Elim başımda, kapıya yaslanmış, derin düşüncelere dalmıştım. “Yani Ayşe, hani bende yerin ayrıdır bilirsin ama nöbetçi aşk gibi her sabah senin kapında bitemeyeceğim. Kapılarına bir gitsem diye yoluma güller dökecek bir sürü insan varken sana daha fazla vakit de ayıramayacağım, kararını ver.”
“Bak şimdi açacağım kapıyı ama bana birkaç söz vermen lazım. Beni üzmeyeceksin, bir gün gidecek olursan habersiz gitmeyeceksin, en az 5 senelik kontrat yapacağız. Ağlatmayacaksın, yalan söylemeyeceksin, kıskançlık yapmayacaksın, ayağımı yerden keseceksin ve... Huu orada mısın?”
Ses veren yoktu, bir an panik oldum. Kapıyı açtım kimseler yok, bizimki ana kapıya doğru yürüyor. “Hey gelsene, nereye gidiyorsun?”
“Nereye gideceğim, bu şartlarla olan şeyin adı aşk olmaz ki.
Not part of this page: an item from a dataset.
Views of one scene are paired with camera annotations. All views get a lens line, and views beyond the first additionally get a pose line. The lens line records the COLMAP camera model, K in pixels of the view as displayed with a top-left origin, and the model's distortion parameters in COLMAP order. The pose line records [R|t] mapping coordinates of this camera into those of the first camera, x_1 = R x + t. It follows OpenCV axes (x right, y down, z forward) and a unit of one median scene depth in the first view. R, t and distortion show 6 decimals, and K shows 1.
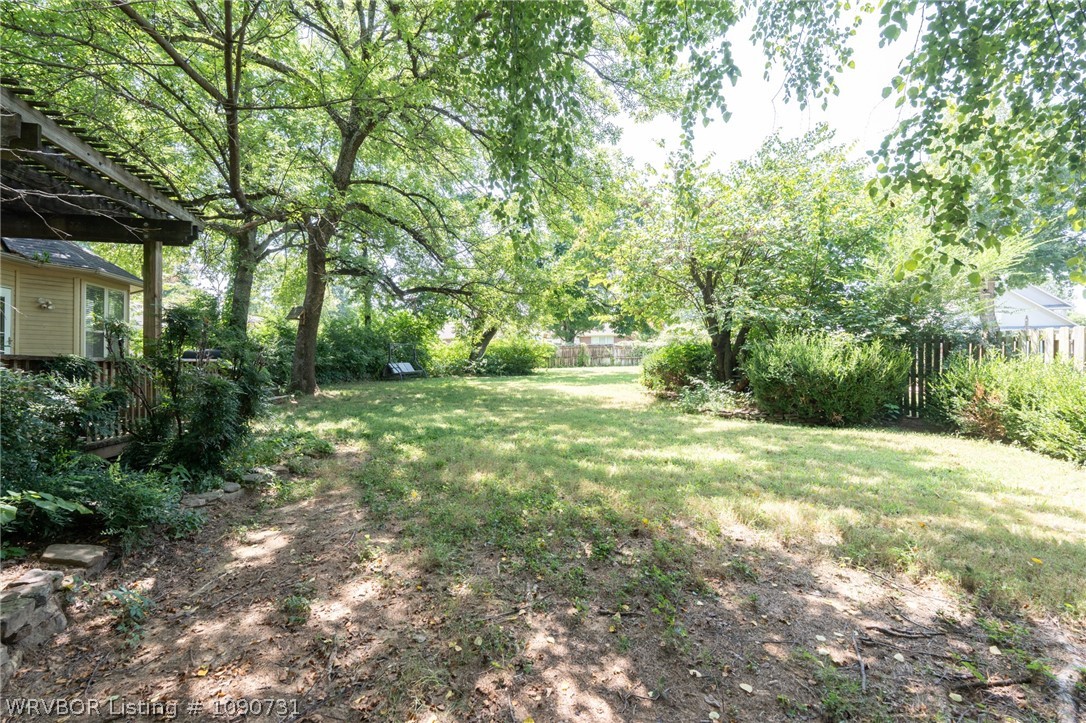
lens RADIAL K [[480.4, 0, 543.2], [0, 480.4, 362.8], [0, 0, 1]] dist [-0.001502, 0.000065]
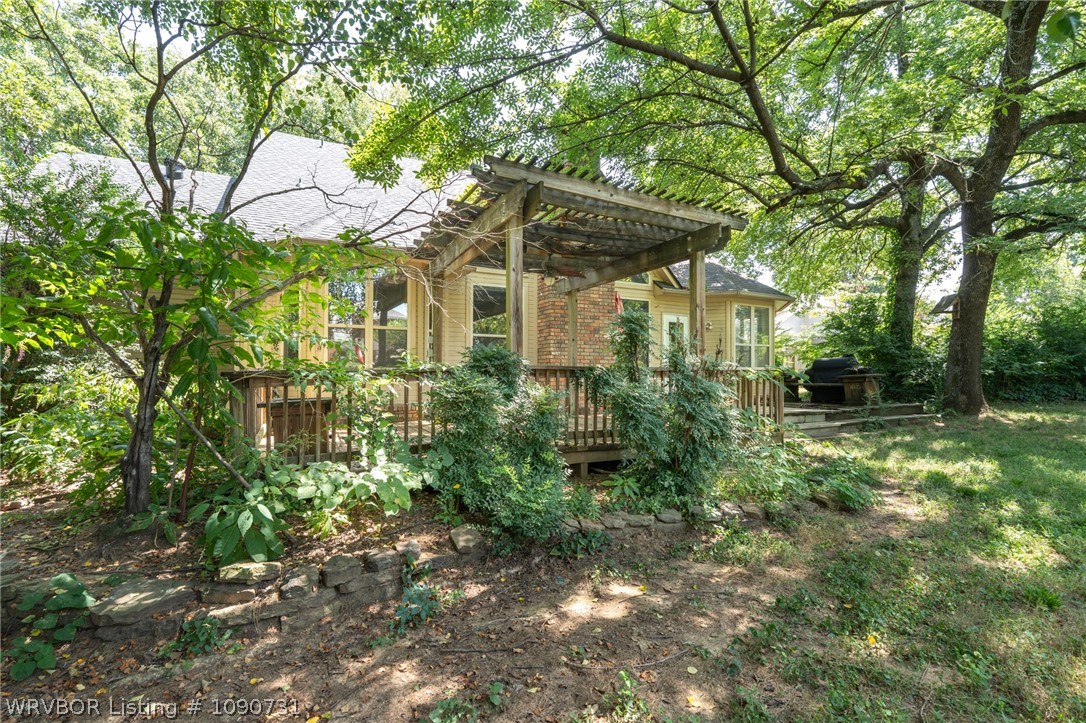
lens RADIAL K [[480.4, 0, 542.9], [0, 480.4, 370.2], [0, 0, 1]] dist [-0.001502, 0.000065]
pose [[0.249773, -0.010094, -0.968252, 0.038216], [0.005647, 0.999944, -0.008968, 0.001102], [0.968288, -0.003228, 0.249816, 0.175630]]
Daha uğrayacak bir sürü evim var, sen daha bana hazır değilsin.”
“Tamam, biraz abartmış olabilirim, hadi gel bak kahve suyu da ısındı, poğaça da var. Oturalım, konuşalım, valla yollamam bir yere.”
Oturduk bolca sohbet ettik, beni ikna etti, belki de kandırdı, orasını şimdilik bilemiyorum. Şu an tek bildiğim çok mutluyum.